1. Collaboration and Communication
SRE is an engineering culture and is not specific to any vertical function. This will only succeed if all engineering leaders join together and form a shared vision.
(a) Set shared goals and objectives across engineering.
(b) On-board leaders to embrace and execute.
(c) Embrace setting ‘Service Level Objective’ (SLO) culture for various service offerings. How far do we want to go in terms of Reliability and Stability (it costs)?
(d) Well defined product/service ownership, which includes setting SLO’s as part of production readiness requirements.
- Communication: Consistently communicate to all members, across engineering teams. Each leader should take ownership to drive this in whatever style/manner suits them.
(a) Why are we doing it with pros and cons? (Do mention biz drivers.)
(b) What’s expected from each team/member and how does the new structure look like in the future?
(c) How is leadership helping in ramping up knowledge gaps or to mitigate challenges/risks ahead?
(d) High-level milestones with timeline roadmap — how do we get there?
‘Target objectives that are actually achievable.’
2. People and Team Structure
(Mix the talent, but optimize the best.)
- Culture: Seek help, collaborate, teach and be accountable
- Hire the right talent (talent for the future as well as the breadth of experience).
- Structure the team to spread knowledge evenly.
- Hire to solve complexity and not to scale (scale through automation).
- The team should be excited about solving complex problems.
- >50% of SRE time should be spent on quality engineering work.
‘SRE culture should be a force multiplier.’
3. Tooling / Platform
(Start with a POC (start small) and build upon it.)
- Use the STAR approach to implement any changes. Do not introduce any change (however small it is) without a clear objective and expected result.
- Implementation success: Listen to users (engineers), adapt, and drive the adoption.
- Templates > (a) Dashboards with key performance metrics (Keep it Simple, Stupid), (b) Playbooks for best practices, (c) Common plugins/templates for monitoring and security.
- Automated tools/playbooks are version controlled and follow the self-service model.
‘Automation focus is towards solving complex problems.’
4. Release Engineering (RE)
Release Engineering should not be an afterthought, Instead, this is one of the primary pillars to be built to consistently test and validate the releases. This is the core function of SRE:
- Principles: (a) Self-Service, (b) High-Velocity, (c) Consistency, (d) Enforce ACL’s and Policies
- Quality and security should be shifted to the left of SDLC and should be part of release engineering automation.
- Every release should be validated through the lens of KPIs, and compared to set SLO’s.
- Load and capacity are to be tested and certified pre-release.
- Build a testing environment to detect zero MTTR which avoids production bugs.
- Production readiness certified to onboard/release any service.
‘Service reliability is all about knowing a user’s tolerance level.’
- Instrumentation of collecting time-series data on client and server-side
- Make it easy for developers to add various metrics to monitoring.

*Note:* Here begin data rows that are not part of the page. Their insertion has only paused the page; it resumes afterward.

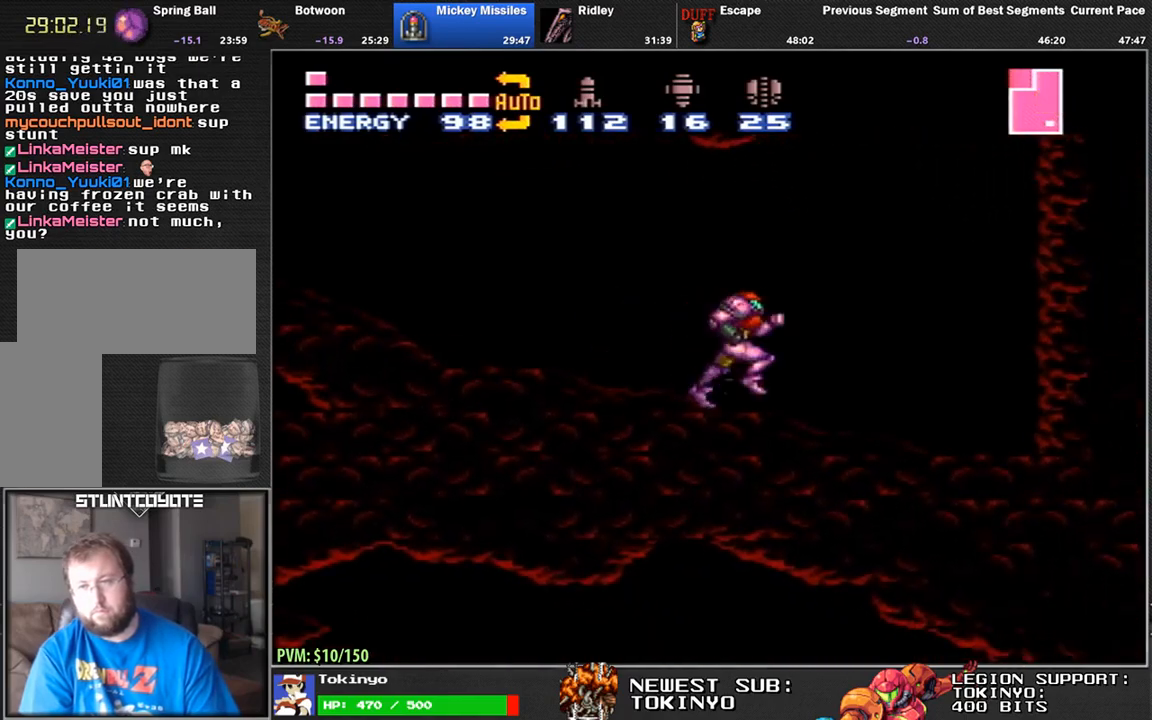
{"buttons": [], "events": [[50, "DPAD_RIGHT", "up"], [133, "DPAD_LEFT", "down"], [483, "DPAD_LEFT", "up"]]}
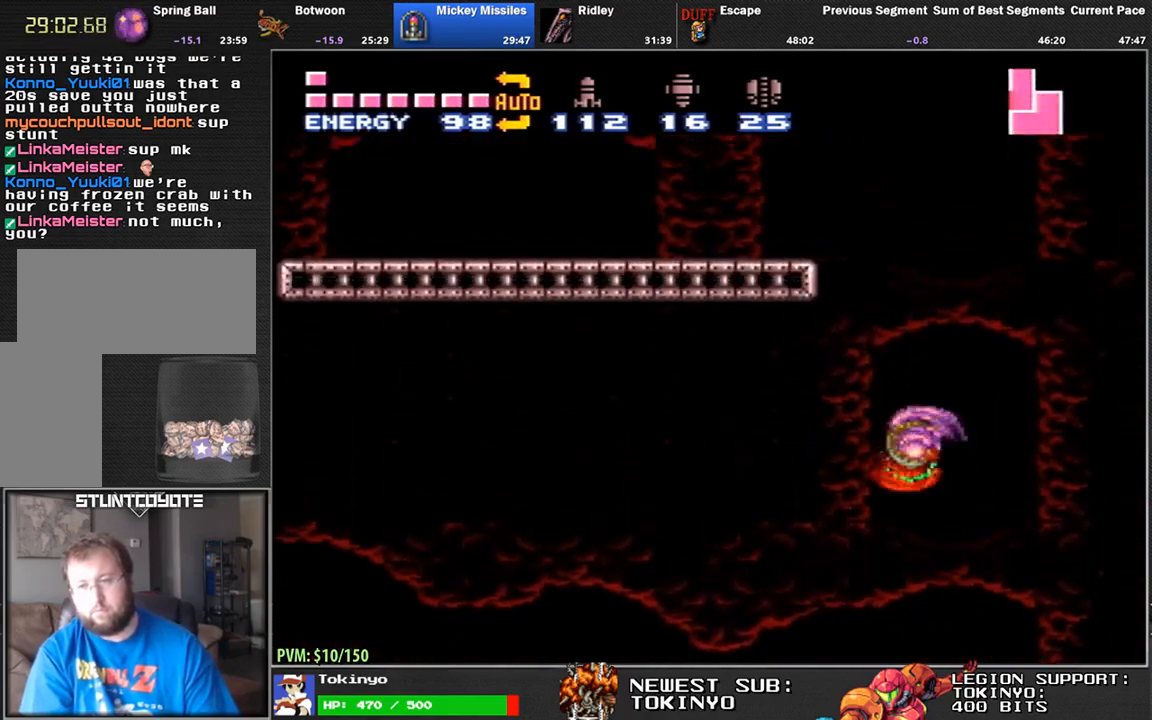
{"buttons": ["DPAD_DOWN", "DPAD_LEFT"], "events": [[33, "DPAD_RIGHT", "down"], [133, "DPAD_RIGHT", "up"], [200, "DPAD_LEFT", "down"], [467, "DPAD_DOWN", "down"]]}
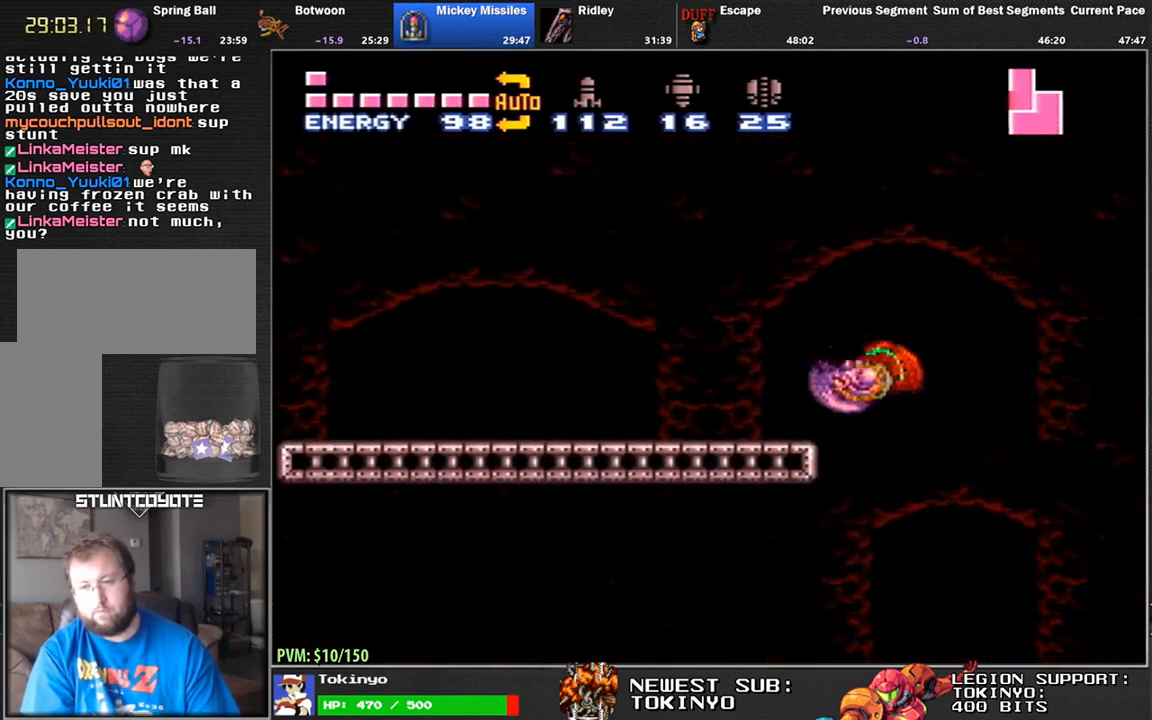
{"buttons": ["DPAD_LEFT"], "events": [[83, "DPAD_DOWN", "up"]]}
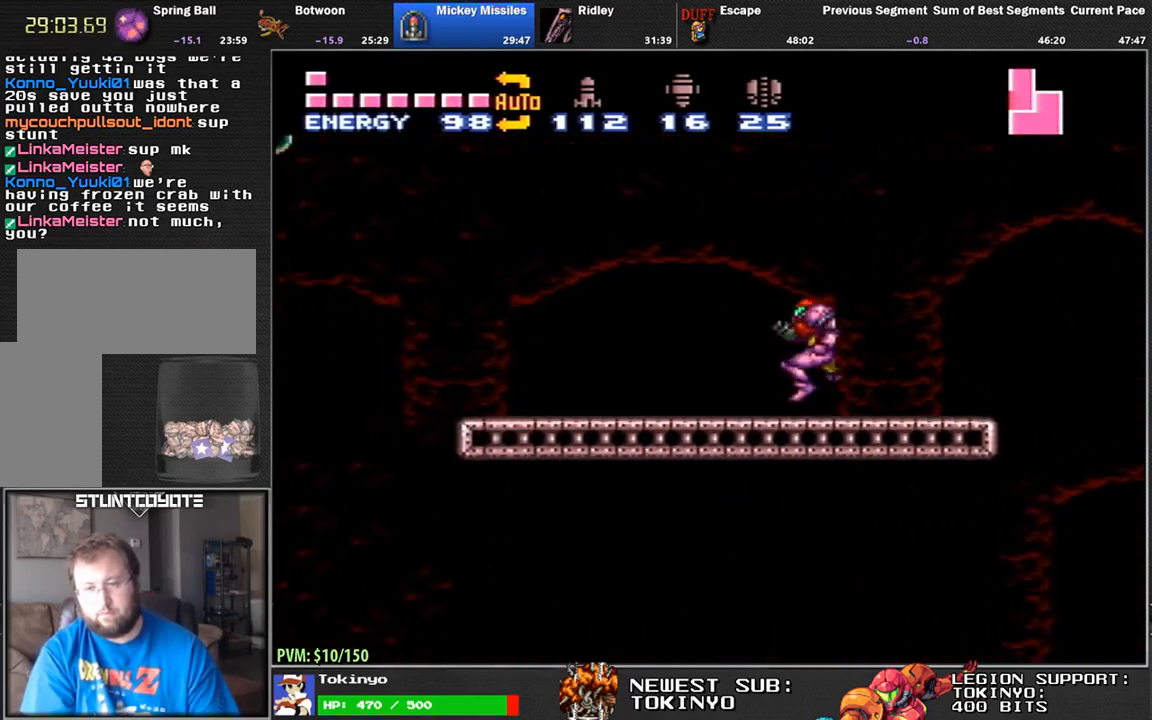
{"buttons": ["DPAD_LEFT"], "events": [[367, "Y", "down"], [450, "Y", "up"]]}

- Build a set of reusable SLI templates for each common metric; this also makes it simpler for everyone to understand what a specific SLI means.
‘If you cannot monitor something, than it has no business to be in production.’
6. Debrief/RCA (PostMortem)
- Fix once (tactical and strategic).
- Blame none and focus on the solution, process, and technology.
- Have a process to keep track of issues and actions taken to fix, through the proper release cycle.
- Conduct periodic architecture and production review meetings.
‘You cannot find the right solution, without experiencing a problem.’
Note: It’s fearlessness and being collaborative are key characteristics to forming an effective SRE team.